»»
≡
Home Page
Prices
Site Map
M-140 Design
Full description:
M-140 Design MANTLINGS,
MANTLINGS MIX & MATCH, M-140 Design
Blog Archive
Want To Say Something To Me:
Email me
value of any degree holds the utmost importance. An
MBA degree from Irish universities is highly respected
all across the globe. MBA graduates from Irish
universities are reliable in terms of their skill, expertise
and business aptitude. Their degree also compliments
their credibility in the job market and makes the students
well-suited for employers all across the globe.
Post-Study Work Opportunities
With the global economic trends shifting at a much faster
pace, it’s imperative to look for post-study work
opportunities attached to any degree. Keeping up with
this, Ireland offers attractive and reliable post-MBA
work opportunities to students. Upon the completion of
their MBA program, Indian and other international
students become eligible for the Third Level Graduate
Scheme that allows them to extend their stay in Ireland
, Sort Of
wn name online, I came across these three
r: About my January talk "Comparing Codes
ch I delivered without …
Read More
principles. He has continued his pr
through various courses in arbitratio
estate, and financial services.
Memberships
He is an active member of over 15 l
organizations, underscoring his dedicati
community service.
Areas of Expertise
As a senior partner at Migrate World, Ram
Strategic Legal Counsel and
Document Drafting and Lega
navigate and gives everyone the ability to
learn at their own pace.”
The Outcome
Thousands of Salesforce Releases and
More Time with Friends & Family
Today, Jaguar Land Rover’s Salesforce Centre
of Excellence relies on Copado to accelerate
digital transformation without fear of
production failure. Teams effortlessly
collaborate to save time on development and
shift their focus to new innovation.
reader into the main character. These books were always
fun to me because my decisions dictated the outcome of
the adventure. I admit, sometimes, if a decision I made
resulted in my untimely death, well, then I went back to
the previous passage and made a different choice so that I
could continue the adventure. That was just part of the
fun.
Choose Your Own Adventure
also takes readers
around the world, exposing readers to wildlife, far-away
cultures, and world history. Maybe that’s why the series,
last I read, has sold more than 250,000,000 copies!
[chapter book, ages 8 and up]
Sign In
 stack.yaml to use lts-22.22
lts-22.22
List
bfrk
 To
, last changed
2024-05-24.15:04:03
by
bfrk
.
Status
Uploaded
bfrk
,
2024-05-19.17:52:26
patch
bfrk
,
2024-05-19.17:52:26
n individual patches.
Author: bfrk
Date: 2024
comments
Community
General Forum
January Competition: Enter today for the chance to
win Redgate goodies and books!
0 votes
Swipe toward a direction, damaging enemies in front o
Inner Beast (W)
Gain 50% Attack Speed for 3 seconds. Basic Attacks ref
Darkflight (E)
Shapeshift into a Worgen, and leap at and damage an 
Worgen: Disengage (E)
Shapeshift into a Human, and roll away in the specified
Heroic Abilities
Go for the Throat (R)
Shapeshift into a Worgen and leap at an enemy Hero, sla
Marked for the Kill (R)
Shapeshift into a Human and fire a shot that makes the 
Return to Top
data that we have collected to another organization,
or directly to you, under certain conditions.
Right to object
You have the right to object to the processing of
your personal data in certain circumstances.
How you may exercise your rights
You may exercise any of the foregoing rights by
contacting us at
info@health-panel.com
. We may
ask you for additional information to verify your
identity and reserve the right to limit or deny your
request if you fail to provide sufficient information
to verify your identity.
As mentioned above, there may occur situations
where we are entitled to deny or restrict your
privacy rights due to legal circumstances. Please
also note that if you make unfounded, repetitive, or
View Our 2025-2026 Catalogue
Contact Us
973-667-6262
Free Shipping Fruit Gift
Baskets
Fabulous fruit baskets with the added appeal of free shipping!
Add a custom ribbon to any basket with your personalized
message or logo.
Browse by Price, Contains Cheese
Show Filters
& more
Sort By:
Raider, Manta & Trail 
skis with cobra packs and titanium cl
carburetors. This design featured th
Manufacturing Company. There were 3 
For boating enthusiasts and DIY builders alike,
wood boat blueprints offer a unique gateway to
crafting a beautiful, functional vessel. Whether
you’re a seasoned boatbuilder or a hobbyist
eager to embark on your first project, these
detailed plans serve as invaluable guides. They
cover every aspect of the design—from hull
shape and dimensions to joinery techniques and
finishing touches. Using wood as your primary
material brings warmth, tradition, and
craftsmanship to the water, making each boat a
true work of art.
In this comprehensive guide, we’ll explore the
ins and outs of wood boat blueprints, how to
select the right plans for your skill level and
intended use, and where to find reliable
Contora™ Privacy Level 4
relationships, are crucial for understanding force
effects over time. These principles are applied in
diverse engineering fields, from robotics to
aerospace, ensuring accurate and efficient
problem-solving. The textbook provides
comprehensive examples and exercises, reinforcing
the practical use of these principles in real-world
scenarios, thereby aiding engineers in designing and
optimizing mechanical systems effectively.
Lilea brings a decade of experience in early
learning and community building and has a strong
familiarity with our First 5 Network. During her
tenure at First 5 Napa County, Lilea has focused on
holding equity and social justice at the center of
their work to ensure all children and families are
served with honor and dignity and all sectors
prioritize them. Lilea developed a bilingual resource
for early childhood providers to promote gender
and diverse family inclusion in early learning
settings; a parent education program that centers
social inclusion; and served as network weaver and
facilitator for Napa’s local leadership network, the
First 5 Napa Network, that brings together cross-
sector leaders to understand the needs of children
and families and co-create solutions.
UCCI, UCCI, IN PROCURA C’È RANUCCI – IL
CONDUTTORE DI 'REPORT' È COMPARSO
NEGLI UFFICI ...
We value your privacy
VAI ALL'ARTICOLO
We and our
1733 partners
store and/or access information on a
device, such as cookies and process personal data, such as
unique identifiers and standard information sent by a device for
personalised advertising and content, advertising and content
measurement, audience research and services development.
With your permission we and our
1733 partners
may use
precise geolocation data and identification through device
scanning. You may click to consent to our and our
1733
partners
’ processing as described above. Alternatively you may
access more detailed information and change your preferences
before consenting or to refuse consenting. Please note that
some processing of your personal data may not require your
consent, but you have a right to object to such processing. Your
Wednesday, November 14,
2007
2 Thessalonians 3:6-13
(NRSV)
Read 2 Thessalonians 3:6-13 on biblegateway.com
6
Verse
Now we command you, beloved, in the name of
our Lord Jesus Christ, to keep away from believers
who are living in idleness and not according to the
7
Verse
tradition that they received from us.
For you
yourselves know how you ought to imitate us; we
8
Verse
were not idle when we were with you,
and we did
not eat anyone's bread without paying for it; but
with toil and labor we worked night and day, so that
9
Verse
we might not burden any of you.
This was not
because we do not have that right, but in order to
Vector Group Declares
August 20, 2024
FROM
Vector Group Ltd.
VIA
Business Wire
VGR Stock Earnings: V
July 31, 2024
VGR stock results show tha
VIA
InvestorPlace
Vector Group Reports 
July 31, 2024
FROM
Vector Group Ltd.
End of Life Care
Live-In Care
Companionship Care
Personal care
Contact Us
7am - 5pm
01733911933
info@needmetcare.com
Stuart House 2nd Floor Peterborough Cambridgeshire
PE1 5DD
««
▸ **Directions**: Identify and extract each line of the listing that contains "information".

▸ **Reply to the exercise**:
ask you for additional information to verify your
request if you fail to provide sufficient information
store and/or access information on a
unique identifiers and standard information sent by a device for
access more detailed information and change your preferences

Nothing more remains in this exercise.